> [ENTRIES SHOWN]:
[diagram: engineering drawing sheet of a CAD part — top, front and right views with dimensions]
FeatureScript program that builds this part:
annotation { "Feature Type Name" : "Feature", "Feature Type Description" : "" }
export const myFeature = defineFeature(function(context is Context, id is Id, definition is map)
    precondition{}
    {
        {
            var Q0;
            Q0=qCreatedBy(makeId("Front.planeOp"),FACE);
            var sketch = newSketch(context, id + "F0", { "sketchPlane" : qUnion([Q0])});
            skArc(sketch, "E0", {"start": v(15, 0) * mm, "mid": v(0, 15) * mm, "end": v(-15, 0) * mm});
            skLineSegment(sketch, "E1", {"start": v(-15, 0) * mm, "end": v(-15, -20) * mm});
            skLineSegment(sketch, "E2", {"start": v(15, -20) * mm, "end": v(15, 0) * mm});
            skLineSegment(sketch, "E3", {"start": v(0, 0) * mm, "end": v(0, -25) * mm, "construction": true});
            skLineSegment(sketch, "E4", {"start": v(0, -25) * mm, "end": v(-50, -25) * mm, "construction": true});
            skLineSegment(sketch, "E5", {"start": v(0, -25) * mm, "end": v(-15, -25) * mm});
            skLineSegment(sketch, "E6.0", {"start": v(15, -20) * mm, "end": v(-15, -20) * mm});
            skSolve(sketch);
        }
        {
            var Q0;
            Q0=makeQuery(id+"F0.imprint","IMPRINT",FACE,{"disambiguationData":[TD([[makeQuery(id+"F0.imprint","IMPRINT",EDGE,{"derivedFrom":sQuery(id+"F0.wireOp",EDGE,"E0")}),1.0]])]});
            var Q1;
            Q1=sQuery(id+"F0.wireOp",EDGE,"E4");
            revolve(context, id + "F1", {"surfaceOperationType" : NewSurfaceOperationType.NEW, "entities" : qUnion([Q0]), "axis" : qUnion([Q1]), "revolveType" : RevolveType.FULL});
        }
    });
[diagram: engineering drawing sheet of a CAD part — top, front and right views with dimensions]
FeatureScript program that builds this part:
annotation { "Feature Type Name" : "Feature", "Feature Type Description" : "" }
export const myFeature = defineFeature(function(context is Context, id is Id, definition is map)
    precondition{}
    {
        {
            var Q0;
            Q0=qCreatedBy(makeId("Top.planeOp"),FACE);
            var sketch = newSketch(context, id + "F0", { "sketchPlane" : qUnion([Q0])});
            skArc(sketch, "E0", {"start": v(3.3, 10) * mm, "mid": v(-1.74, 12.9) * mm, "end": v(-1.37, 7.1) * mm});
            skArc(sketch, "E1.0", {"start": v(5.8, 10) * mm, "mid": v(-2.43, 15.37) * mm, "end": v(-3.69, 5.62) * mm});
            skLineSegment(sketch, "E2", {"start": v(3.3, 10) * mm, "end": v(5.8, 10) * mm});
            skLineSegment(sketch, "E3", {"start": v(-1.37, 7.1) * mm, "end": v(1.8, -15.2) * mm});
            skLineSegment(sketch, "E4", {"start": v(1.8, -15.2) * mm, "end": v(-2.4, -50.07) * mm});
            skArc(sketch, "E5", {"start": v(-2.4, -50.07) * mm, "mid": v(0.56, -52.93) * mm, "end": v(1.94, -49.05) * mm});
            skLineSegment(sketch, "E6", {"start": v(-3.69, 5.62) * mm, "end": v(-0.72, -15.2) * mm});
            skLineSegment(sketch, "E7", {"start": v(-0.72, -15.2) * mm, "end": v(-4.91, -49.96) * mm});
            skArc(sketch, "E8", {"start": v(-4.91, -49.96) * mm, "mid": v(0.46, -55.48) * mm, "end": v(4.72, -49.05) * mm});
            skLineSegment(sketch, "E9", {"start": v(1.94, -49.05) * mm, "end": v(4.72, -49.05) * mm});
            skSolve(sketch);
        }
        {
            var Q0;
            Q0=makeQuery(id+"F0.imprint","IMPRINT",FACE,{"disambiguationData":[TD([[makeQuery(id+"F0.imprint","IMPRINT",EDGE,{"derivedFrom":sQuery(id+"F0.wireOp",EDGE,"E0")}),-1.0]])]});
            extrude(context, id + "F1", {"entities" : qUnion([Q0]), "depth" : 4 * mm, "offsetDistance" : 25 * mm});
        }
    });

> [BRIEF]:
Pick out every line in the records that contains the string "sQuery" and copy each one. Case counts.

> [SOLUTION TO THIS TASK]:
            Q0=makeQuery(id+"F0.imprint","IMPRINT",FACE,{"disambiguationData":[TD([[makeQuery(id+"F0.imprint","IMPRINT",EDGE,{"derivedFrom":sQuery(id+"F0.wireOp",EDGE,"E0")}),1.0]])]});
            Q1=sQuery(id+"F0.wireOp",EDGE,"E4");
            Q0=makeQuery(id+"F0.imprint","IMPRINT",FACE,{"disambiguationData":[TD([[makeQuery(id+"F0.imprint","IMPRINT",EDGE,{"derivedFrom":sQuery(id+"F0.wireOp",EDGE,"E0")}),-1.0]])]});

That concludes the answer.